We only cache DB-hits, not DB-misses. That's good, this means that if a lagged DB says some data is not there, that won't be saved to cache where it could persist for 3 more days. Instead, as soon as slave DBs have caught up, the most recent changes will appear.

However, there may be cases where we've *updated* existing DB data. In that case, it may still be possible for a lagged DB server to respond with (outdated) data that will be stored in cache until it expires.

  • we have to make sure chronology is respected.

Core has ChronologyProtector in place to make sure that every consecutive request is always served by a DB at least as recent as the previous request. This already works on external DBs too (https://gerrit.wikimedia.org/r/#/c/58691/)

  • we have to make sure same-request queries don't query lagged slaves after data was written to master.

ChronologyProtector only kicks in at the beginning of a request, not for every query. So when we're performing writes to DB_MASTER, we should make sure that any follow-up read query to DB_SLAVE is to a slave that is at least in the same state DB_MASTER is in.

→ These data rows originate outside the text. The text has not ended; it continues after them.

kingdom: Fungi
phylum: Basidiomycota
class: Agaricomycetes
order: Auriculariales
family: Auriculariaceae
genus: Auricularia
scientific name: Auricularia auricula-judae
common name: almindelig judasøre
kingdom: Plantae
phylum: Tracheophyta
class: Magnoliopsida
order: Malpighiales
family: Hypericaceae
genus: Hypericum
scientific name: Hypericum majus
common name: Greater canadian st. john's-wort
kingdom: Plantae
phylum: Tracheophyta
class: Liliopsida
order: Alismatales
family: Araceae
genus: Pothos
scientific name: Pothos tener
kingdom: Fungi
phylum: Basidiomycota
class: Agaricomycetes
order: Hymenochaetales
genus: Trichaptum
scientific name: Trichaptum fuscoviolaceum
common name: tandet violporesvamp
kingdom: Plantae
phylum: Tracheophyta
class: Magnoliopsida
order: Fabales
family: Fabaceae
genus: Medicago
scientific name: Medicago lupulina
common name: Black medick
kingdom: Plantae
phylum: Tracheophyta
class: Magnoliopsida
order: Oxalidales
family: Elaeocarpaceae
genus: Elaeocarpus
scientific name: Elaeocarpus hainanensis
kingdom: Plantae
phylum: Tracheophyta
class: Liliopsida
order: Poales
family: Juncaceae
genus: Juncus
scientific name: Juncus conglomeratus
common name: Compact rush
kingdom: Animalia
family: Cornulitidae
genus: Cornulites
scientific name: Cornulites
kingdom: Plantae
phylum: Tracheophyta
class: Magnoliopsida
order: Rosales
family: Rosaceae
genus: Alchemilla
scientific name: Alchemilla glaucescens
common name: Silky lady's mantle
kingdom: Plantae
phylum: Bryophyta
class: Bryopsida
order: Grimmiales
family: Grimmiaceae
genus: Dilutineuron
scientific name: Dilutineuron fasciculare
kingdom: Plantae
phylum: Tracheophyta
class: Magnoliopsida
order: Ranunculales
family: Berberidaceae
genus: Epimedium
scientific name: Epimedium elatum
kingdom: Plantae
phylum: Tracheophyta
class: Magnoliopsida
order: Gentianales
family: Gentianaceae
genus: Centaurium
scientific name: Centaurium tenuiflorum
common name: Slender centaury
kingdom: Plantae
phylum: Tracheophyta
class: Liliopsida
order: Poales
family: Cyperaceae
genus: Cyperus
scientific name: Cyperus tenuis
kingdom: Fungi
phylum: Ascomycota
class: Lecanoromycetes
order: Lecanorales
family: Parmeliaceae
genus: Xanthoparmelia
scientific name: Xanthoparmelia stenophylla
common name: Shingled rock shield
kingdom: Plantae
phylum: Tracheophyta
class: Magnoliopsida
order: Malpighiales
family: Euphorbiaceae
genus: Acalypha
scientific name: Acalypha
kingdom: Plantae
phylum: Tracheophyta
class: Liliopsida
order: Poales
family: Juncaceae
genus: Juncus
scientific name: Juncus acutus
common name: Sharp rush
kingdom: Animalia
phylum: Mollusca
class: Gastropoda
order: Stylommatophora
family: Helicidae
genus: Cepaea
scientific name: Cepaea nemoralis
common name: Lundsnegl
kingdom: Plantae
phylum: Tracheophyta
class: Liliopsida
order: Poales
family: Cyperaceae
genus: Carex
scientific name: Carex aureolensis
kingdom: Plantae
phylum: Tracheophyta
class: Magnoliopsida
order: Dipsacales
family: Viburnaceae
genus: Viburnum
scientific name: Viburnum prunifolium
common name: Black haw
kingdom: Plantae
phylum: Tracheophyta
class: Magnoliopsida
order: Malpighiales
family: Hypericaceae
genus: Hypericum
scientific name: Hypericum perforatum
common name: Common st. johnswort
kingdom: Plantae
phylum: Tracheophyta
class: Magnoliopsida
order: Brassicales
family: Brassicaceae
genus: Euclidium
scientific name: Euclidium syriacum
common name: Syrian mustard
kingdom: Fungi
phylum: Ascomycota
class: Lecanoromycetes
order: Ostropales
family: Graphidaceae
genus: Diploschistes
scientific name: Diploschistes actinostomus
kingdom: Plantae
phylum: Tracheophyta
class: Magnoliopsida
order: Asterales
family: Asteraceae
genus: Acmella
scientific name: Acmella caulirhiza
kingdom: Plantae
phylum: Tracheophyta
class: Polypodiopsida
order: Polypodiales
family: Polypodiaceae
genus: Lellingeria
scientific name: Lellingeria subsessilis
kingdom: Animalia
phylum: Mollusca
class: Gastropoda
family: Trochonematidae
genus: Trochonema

In AFTv5, I've fixed this by checking in the own getDB() wrapper. If $db is DB_MASTER, I
mark some variable as true, and make sure that any follow-up DB_SLAVE call is converted to DB_MASTER if that variable was set to true. This auto-direct all (and only those) calls to DB_SLAVE if we've just written new data to master.
That code is at: https://git.wikimedia.org/blob/mediawiki%2Fextensions%2FArticleFeedbackv5/60ea34d65207b5b71a6a617ff0a2129326ac9442/data%2FDataModelBackend.LBFactory.php#L36

We should address #3, and make sure that #1 can never happen.

Anything else I missed?


Version: unspecified
Severity: normal

Details

Reference
bz62528

Event Timeline

bzimport raised the priority of this task from to Medium.Nov 22 2014, 3:00 AM
bzimport set Reference to bz62528.
bzimport added a subscriber: Unknown Object (MLST).

And, obviously, after those issues have been fixed, we should actually change all getDB( DB_MASTER ) calls for read-purposes to DB_SLAVE ;)

I think we've got this pretty much covered ATM. Let's close this and file new bugs should specific issues arise later.